The Gunnery Sergeant showed us into a room seperated by a curtain next to the main seating area. It had 12 lockers, one for each of us, and each had a surname on it. I wandered over to the one that read 'Pvt. Oriagi' in big black letters and noticed the combination lock on the door. Gibbs had wandered off, presumably we were meant to know what our codes were... I looked around and no, everyone else was about as flustered as me. Then I heard a very quiet yelp of excitement, and saw the young girl I had sat next to with her locker open. "It's your birthday!" she shouted out, and we all started fiddling with the locks. One by one the very heavy doors to the full-size lockers swung open, amidst a few sharp intakes of breath from the men and an occasional whimper from the girls.

In two robust looking brackets on one side of the locker was a large red-and-black contraption. The magazine poking out and trigger gave me the hint it fired bullets and made a lot of noise. On the other side were hooks with very large pads and panels hanging off of them, that looked like they would fit snug over the human body, armour I figured. And on the shelf above was two stacks of metal boxes. Ammo magazines, one stack for the pistol, and one for the rifle, was the best guess. The Sergeant walked back into the room wearing a similar suit of this body armour, and carrying a large rifle like ours, except with an extra scope here and torch there, like it was customised to his own needs. He pointed at the timer above the only other exit to the room, a small LCD panel showing a countdown from just over 6 minutes. It was labeled 'Time until Insertion'. I immediately took this to mean if we weren't wearing the armour in 6 minutes we'd be getting shot at a lot more.
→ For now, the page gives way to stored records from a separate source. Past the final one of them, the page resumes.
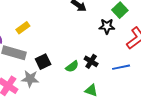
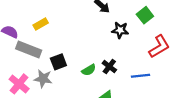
black star: (107, 26) -> (120, 30), moved

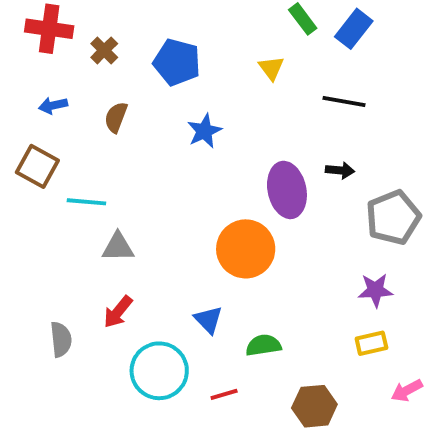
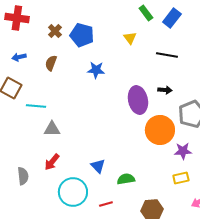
brown cross: (104, 50) -> (55, 31), moved
blue star: (204, 131) -> (96, 70), turned 30
orange circle: (246, 249) -> (160, 130), moved

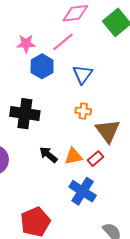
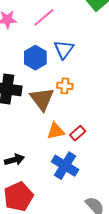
blue hexagon: (42, 66) -> (35, 58), moved
brown triangle: (108, 131) -> (42, 99), moved
black arrow: (48, 155) -> (14, 160), moved, turned 126

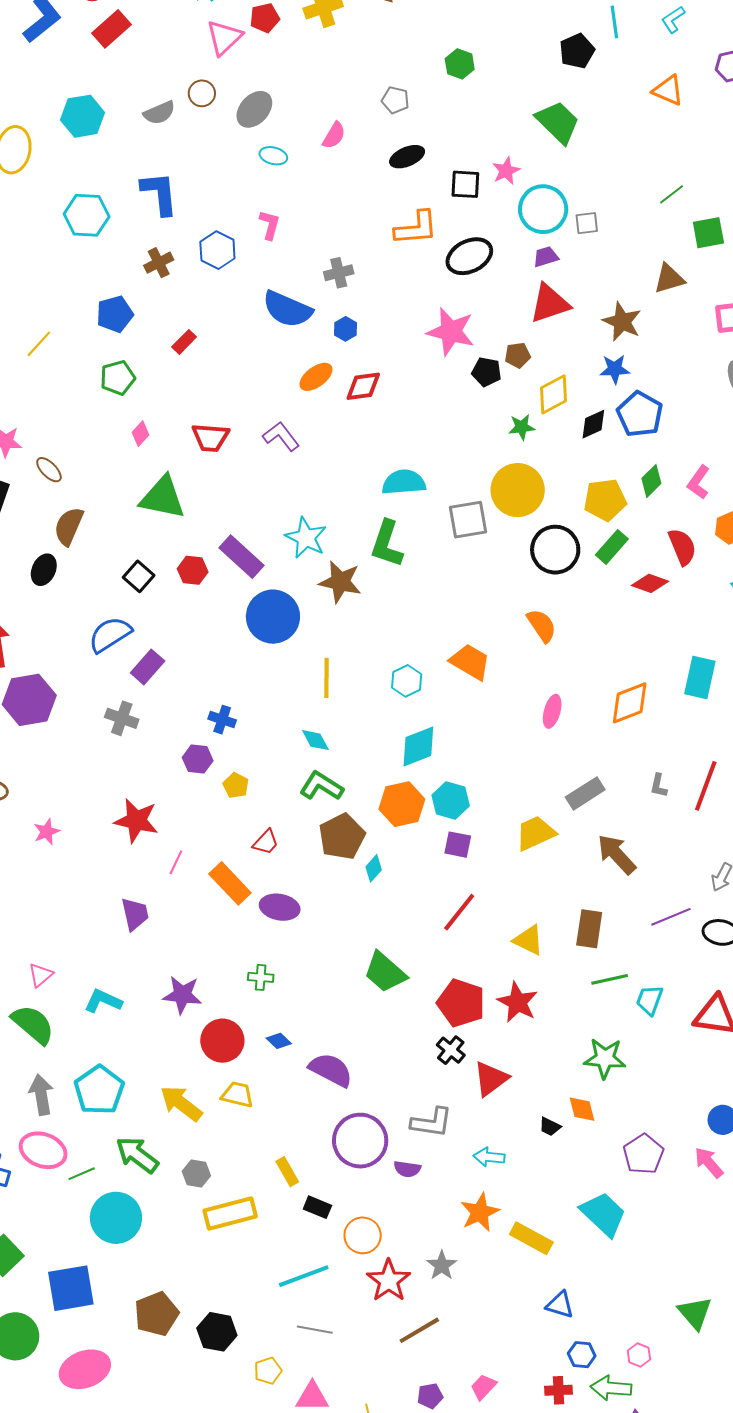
I pulled out the pads and started sliding on the torso piece, hopefully the right way round. Then the leg panels, and a few pads for over the forearms. As with the jumpsuit this was a very good fit, I was beginning to think they had taken our sizes back home somehow. I took two of the pistol magazines and put them into the pouch in my belt I found earlier, and did the same with five of the rifle magazines. Damn that thing was getting heavy. Finally I put another of the pistol magazines into the gun itself, with a resounding click and no bang, which I took to mean I did it right. I grabbed the rifle and looked it over carefully in my hands, it wasn't nearly as heavy as it looked. There were a few buttons on the top, labelled for, I would imagine, simpletons like us 12 that had never used a gun before. "Ultra Violet Range Marker", "Semi-Automatic (1rnd)", "Burst-fire (3rnd)", and "Release Clip". I pressed each to toggle between the modes, noticing the cool purple dot that showed up momentarily where I was pointing it when I pressed the marker button, and the way the "clip" dropped out when I hit the button and the red light above it went out when I reloaded it. In the war movies i'd seen, rifles always had a handle on the side that the hero pulled ...heroically... before opening fire, but this had nothing like that. Not even a safety switch. I think Gibbs must have realised I was thinking this as I looked the gun over searchingly, and said "It ain't got one, son. It's a clever rifle. It knows if you're pointing at a comrade or a little green guy using techno-whiz inside it. Weird ain't it, a gun with a brain." Too bloody right it's weird. What on Earth am I doing with it?